The random variable is then also normally distributed as ${\ displaystyle Y = X_ {1} + X_ {2}}$

{\ displaystyle Y \ sim {\ mathcal {N}} (\ mu _ {1} + \ mu _ {2}, \ sigma _ {1} ^ {2} + \ sigma _ {2} ^ {2}) }

.

The following generally applies: From independent it follows: ${\ displaystyle X_ {i} \ sim {\ mathcal {N}} (\ mu _ {i}, \ sigma _ {i} ^ {2}), \ quad i = 1, \ ldots, k}$

${\ displaystyle \ sum \ limits _ {i = 1} ^ {k} X_ {i} \ sim {\ mathcal {N}} \ left (\ sum \ limits _ {i = 1} ^ {k} \ mu _ {i}, \ sum \ limits _ {i = 1} ^ {k} \ sigma _ {i} ^ {2} \ right)}$ .

Several parameters

If a distribution is described by two or more parameters, it can happen that there is only one parameter closed when the other parameters are retained.

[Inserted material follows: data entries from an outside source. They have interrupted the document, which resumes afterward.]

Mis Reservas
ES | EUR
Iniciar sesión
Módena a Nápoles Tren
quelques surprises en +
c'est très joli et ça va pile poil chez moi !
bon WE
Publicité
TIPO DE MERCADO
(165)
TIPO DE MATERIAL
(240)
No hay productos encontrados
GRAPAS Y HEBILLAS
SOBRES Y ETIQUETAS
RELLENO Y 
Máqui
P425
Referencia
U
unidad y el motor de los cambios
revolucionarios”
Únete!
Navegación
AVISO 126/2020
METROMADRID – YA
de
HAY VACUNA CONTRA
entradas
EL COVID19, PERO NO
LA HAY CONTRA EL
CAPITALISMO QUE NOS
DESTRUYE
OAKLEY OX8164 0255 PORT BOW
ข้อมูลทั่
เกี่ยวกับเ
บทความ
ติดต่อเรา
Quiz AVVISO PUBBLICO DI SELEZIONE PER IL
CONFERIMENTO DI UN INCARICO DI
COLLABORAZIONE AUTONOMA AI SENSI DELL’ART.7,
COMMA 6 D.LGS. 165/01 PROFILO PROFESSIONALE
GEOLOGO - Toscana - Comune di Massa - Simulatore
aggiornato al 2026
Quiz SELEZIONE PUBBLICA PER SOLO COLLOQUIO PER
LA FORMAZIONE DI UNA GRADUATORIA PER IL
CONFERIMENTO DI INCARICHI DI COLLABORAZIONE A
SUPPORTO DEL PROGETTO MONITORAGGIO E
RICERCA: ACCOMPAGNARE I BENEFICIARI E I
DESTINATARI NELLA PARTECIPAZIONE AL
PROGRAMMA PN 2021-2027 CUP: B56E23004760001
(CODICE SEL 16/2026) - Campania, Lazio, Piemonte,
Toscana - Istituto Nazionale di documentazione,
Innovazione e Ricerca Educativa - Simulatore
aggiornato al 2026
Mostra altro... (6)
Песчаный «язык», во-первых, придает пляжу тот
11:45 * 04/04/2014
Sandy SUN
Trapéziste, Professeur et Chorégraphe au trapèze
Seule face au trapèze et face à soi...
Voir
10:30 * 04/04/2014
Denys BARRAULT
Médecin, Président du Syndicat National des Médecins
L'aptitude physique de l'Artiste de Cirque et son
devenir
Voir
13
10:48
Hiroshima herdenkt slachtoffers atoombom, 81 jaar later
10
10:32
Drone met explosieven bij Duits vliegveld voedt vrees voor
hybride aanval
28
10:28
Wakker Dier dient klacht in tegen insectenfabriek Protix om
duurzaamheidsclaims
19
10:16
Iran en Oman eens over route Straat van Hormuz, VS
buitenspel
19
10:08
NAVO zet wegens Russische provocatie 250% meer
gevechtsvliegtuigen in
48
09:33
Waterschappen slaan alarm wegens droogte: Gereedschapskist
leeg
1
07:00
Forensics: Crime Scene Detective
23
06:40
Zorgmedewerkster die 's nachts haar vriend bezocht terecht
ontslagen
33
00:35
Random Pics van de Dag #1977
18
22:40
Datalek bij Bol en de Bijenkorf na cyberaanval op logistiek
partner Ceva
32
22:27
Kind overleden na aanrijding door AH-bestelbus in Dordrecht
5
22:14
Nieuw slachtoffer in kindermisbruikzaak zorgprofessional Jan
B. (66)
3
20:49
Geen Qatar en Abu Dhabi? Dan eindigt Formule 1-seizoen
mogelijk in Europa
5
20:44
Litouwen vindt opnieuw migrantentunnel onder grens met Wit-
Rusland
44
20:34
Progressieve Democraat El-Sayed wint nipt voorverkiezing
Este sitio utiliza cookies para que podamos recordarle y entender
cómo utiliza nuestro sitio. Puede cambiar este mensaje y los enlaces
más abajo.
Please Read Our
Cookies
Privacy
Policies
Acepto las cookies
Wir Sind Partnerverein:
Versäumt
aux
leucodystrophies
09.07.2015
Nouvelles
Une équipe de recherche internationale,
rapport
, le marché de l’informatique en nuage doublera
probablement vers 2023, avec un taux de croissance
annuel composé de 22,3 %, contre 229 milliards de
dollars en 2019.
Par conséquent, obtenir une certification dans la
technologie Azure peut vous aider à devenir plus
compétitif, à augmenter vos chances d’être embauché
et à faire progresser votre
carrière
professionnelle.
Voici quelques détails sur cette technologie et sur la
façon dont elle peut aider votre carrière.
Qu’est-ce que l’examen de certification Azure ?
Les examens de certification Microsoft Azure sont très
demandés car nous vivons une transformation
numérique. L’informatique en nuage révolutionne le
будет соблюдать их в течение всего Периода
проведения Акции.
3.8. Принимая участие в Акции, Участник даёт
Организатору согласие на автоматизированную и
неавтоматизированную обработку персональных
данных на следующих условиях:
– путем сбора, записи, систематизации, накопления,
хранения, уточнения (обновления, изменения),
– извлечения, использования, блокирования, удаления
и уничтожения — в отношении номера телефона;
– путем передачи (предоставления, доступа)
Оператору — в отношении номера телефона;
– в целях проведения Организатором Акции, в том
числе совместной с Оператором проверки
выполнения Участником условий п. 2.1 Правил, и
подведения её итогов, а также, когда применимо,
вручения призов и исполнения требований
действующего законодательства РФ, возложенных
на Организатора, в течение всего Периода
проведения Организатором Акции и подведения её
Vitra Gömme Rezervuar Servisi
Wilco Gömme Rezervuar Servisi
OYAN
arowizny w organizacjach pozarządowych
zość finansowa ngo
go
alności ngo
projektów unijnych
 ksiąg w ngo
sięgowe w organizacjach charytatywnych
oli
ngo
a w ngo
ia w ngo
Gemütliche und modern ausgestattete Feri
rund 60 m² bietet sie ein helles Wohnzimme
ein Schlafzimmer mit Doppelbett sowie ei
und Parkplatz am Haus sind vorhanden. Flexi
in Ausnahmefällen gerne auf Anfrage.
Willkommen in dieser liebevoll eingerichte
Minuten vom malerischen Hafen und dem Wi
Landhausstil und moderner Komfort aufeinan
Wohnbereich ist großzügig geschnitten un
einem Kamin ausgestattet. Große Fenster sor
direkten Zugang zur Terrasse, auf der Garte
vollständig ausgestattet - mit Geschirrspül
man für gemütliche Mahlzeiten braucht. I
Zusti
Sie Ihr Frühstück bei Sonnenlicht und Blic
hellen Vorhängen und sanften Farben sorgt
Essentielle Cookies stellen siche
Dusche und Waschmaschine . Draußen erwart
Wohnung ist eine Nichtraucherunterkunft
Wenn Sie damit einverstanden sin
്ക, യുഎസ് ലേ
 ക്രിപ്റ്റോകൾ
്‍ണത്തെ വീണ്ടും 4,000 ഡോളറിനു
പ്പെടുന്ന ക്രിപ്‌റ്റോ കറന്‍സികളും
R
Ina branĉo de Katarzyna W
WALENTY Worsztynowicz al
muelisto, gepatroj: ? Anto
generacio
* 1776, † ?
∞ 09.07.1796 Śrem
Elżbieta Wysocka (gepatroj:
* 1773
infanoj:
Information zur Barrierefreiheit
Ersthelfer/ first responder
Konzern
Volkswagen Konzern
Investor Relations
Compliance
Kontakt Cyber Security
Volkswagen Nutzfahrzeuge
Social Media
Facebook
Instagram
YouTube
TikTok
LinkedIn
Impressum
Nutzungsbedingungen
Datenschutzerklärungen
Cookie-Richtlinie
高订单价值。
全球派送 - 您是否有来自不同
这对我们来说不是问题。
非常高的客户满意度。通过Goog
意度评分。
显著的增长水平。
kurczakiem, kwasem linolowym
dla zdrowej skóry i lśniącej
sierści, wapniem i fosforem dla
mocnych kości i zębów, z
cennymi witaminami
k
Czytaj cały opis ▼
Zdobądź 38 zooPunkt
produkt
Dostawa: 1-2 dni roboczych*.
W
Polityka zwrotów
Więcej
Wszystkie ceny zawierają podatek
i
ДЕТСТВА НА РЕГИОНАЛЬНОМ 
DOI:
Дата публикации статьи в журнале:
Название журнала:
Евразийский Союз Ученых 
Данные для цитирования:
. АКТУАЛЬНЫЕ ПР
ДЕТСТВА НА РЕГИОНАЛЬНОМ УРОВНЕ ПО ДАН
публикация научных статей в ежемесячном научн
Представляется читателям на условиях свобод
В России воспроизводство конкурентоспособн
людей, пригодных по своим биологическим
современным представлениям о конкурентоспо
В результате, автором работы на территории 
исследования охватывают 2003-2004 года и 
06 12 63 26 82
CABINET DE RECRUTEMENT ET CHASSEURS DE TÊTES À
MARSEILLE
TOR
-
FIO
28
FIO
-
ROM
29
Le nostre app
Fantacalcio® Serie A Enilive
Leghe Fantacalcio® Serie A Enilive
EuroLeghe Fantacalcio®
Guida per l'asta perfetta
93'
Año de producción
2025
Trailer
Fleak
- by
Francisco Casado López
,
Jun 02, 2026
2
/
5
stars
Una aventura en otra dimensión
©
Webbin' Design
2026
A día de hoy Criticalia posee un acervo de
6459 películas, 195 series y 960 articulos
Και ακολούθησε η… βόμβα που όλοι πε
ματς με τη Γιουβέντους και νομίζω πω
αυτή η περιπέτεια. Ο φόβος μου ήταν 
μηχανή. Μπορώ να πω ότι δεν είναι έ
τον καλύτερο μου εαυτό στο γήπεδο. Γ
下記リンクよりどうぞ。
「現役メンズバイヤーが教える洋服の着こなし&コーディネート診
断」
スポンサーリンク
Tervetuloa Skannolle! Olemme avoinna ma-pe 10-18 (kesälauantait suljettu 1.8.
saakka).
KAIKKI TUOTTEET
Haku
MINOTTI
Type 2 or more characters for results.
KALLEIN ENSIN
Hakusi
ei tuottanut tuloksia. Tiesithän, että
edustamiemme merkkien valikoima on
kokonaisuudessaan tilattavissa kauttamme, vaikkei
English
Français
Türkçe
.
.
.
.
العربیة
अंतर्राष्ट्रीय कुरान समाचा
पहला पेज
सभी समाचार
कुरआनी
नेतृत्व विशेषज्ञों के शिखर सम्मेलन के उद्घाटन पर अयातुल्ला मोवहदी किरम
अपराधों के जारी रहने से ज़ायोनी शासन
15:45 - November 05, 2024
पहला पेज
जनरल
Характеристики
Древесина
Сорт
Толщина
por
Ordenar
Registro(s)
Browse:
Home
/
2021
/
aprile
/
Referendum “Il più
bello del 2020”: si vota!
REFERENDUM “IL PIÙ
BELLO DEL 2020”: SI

Are for example binomially distributed with parameters and , so and , so is . For the fixed the binomial distribution is reproductive with respect to . The above example of the normal distribution shows that seclusion can exist with several parameters even without such a restriction. ${\ displaystyle X_ {n}, X_ {m}}$ ${\ displaystyle n, m}$ ${\ displaystyle p}$ ${\ displaystyle X_ {n} \ sim B_ {n, p}}$ ${\ displaystyle X_ {m} \ sim B_ {m, p}}$ ${\ displaystyle (X_ {n} + X_ {m}) \ sim B_ {n + m, p}}$ ${\ displaystyle p}$ ${\ displaystyle B_ {n, p}}$ ${\ displaystyle n}$

Individual evidence

^ Karl Mosler and Friedrich Schmid: Probability calculation and conclusive statistics. Springer-Verlag, 2011, p. 149.

[1] Karl Mosler and Friedrich Schmid: Probability calculation and conclusive statistics. Springer-Verlag, 2011, p. 149.